ACTIVITY 1 -
Write out the passage on inserted DOM elements between "Avoiding Inserted DOM" and "a minimum height).", inclusive.
ACTIVITY 2 -
Answer these questions from the passage on inserted DOM elements:
(a) Which two kinds of injected elements does the diagnosis name as common causes?
(b) What z-index value does the .cookie-banner rule assign?
(c) According to the "Why it works" line, what happens to fixed or absolutely positioned elements with respect to the document flow?
ACTIVITY 3 -
Extend the passage on inserted DOM elements, beginning after its final sentence.

DOCUMENT EXCERPT -
════
Avoiding Inserted DOM Elements Without Reserved Space:
- Diagnosis: Similar to the above, look for content that pushes existing content down unexpectedly. This is common with injected elements like cookie banners or dynamic UI updates.
- Fix: If you must insert content dynamically, ensure the container has a defined height or that the content is appended in a way that doesn’t cause reflows (e.g., using absolute positioning if appropriate, or ensuring the parent container has a minimum height).
```
/* Example for a cookie banner */
.cookie-banner {
  position: fixed; /* or absolute */
  bottom: 0;
  left: 0;
  width: 100%;
  background-color: white;
  padding: 1rem;
  box-sizing: border-box;
  z-index: 1000;
  /* No height specified here if it can grow, but it won't push content */
}
```
- Why it works: Elements that are fixed or absolutely positioned are taken out of the normal document flow, so they don’t affect the layout of other elements when they appear or disappear.
════
PROVIDED RECORDS -
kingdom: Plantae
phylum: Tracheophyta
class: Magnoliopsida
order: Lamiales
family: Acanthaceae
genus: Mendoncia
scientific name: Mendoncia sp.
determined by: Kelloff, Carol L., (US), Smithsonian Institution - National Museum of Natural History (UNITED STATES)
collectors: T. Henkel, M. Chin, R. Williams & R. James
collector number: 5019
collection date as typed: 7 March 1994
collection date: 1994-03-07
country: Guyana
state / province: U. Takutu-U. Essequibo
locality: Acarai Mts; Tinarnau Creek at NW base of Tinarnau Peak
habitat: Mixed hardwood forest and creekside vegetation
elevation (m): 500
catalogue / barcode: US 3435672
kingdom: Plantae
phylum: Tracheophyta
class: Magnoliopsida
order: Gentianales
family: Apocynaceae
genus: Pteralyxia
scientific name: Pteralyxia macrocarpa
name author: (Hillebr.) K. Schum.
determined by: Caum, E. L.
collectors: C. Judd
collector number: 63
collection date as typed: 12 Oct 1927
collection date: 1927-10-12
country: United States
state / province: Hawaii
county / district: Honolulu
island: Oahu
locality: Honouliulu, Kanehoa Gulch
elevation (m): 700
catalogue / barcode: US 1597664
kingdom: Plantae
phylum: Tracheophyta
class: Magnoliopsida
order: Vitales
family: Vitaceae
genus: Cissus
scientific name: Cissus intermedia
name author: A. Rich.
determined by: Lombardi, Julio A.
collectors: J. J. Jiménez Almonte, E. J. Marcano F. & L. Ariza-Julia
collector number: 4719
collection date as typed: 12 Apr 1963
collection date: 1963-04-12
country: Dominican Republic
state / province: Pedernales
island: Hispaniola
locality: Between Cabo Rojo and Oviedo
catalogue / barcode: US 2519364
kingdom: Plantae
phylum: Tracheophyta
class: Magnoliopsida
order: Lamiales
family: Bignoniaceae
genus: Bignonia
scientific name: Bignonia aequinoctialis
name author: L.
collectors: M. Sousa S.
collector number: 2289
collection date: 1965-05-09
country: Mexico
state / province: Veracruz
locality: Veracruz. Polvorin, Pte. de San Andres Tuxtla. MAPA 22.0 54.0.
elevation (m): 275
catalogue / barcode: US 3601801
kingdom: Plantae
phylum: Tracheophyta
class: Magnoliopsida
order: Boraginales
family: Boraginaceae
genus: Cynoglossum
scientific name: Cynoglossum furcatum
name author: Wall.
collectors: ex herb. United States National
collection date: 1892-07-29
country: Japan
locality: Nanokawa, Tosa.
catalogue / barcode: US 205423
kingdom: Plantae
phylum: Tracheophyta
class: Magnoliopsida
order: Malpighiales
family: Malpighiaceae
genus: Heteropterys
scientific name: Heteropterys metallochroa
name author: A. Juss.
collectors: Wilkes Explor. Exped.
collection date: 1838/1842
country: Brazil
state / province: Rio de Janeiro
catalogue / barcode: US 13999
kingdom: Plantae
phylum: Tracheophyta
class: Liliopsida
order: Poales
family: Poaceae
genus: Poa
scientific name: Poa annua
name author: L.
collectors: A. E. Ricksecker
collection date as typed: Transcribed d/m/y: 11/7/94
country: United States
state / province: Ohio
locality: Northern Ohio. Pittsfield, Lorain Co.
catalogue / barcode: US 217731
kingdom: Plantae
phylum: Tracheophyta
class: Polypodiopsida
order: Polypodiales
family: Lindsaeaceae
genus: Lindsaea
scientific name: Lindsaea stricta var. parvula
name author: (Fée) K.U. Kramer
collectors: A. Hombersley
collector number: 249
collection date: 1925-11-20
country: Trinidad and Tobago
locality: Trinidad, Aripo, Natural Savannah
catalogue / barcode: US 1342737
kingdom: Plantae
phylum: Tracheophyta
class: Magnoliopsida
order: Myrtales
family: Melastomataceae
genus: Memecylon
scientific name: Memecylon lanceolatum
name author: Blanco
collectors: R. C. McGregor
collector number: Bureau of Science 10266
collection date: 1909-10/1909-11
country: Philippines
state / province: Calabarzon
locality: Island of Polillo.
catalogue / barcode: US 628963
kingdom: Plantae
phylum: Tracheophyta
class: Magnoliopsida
════
RESPONSE 1 -
Avoiding Inserted DOM Elements Without Reserved Space:
- Diagnosis: Similar to the above, look for content that pushes existing content down unexpectedly. This is common with injected elements like cookie banners or dynamic UI updates.
- Fix: If you must insert content dynamically, ensure the container has a defined height or that the content is appended in a way that doesn’t cause reflows (e.g., using absolute positioning if appropriate, or ensuring the parent container has a minimum height).

RESPONSE 2 -
(a) Cookie banners and dynamic UI updates.
(b) 1000.
(c) They are taken out of the normal document flow.

RESPONSE 3 -
The most powerful lever for Core Web Vitals in Next.js often lies in understanding how the browser renders your content, not just how Next.js bundles it. This means focusing on image optimization, efficient JavaScript loading, and reserving space for elements that might appear late.

Once you’ve optimized your LCP, INP, and CLS, you’ll likely start looking at how to make your initial server response even faster, which leads you into the realm of caching strategies and edge functions.